▼▼▼

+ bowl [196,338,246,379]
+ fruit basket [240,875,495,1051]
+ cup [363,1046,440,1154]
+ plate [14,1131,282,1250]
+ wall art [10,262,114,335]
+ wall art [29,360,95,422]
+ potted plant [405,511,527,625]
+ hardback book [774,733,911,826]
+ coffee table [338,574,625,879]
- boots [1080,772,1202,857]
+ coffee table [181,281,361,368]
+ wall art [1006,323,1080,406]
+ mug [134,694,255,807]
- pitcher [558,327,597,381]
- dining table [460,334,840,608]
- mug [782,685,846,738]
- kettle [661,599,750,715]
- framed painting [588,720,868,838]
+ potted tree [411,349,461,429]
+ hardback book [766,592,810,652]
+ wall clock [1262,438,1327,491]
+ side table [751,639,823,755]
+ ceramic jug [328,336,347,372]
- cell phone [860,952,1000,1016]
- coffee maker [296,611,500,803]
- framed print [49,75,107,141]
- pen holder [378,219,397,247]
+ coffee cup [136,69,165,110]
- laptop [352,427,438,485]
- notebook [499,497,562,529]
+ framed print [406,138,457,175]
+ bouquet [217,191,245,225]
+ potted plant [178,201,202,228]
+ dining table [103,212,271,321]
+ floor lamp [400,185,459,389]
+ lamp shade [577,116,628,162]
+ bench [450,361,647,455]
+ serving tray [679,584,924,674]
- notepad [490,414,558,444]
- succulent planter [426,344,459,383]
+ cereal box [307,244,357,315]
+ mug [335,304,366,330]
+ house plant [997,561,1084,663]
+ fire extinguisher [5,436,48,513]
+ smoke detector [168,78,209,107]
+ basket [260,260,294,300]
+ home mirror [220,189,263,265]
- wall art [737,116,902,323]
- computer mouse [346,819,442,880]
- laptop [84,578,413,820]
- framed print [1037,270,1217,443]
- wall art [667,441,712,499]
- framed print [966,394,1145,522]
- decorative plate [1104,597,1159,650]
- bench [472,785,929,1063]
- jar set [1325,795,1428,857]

▲▲▲

## Exercise:
What you give back should be exactly the lines of the entries above from the one containing "coffee cup [136,69,165,110]" to the end, and nothing more.

## Response to the task:
+ coffee cup [136,69,165,110]
- laptop [352,427,438,485]
- notebook [499,497,562,529]
+ framed print [406,138,457,175]
+ bouquet [217,191,245,225]
+ potted plant [178,201,202,228]
+ dining table [103,212,271,321]
+ floor lamp [400,185,459,389]
+ lamp shade [577,116,628,162]
+ bench [450,361,647,455]
+ serving tray [679,584,924,674]
- notepad [490,414,558,444]
- succulent planter [426,344,459,383]
+ cereal box [307,244,357,315]
+ mug [335,304,366,330]
+ house plant [997,561,1084,663]
+ fire extinguisher [5,436,48,513]
+ smoke detector [168,78,209,107]
+ basket [260,260,294,300]
+ home mirror [220,189,263,265]
- wall art [737,116,902,323]
- computer mouse [346,819,442,880]
- laptop [84,578,413,820]
- framed print [1037,270,1217,443]
- wall art [667,441,712,499]
- framed print [966,394,1145,522]
- decorative plate [1104,597,1159,650]
- bench [472,785,929,1063]
- jar set [1325,795,1428,857]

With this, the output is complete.